An upper bound for the multiplicity and Wilf's conjecture for one-dimensional Cohen-Macaulay rings
Marco D'Anna, Alessio Moscariello
TL;DR
The paper derives a sharp upper bound for the multiplicity of a one-dimensional Cohen–Macaulay local ring with finite conductor, showing $e(R) \le (\nu-1)\ell(R/\mathfrak{c})+1$ and characterizing equality (DVR or $\ell(R/\mathfrak{c})=1$). It connects this bound to Wilf's conjecture for numerical semigroup rings via Lech's inequality and develops a Wilf-type inequality for $e(\mathfrak{c})$ in almost Gorenstein rings: $e(\mathfrak{c}) \le \nu\,\ell(R/\mathfrak{c})$. The results are interpreted through conductor and reduction frameworks, with a detailed proof strategy using canonical modules and length computations, and extended considerations to canonical reductions and higher-dimensional contexts.

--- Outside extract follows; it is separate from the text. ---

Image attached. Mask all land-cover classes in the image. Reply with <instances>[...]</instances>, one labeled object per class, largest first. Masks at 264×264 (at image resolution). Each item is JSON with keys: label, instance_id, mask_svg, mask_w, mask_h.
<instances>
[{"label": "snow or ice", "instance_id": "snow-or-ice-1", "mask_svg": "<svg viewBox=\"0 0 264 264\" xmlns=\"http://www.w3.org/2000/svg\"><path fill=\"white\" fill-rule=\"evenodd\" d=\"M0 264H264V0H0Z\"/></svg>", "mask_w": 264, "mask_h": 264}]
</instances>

Overall, the work links multiplicity bounds, conductor-length data, and Wilf-type phenomena in both ring-theoretic and semigroup settings, highlighting conditions for sharpness and potential generalizations.
Abstract
In this work we provide an upper bound for the multiplicity of a one-dimensional Cohen-Macaulay ring (under certain conditions), describe the rings attaining the equality for this bound, and outline a connection with Wilf's conjecture for numerical semigroup rings. Then we prove the analogue of Wilf's conjecture for almost Gorenstein rings.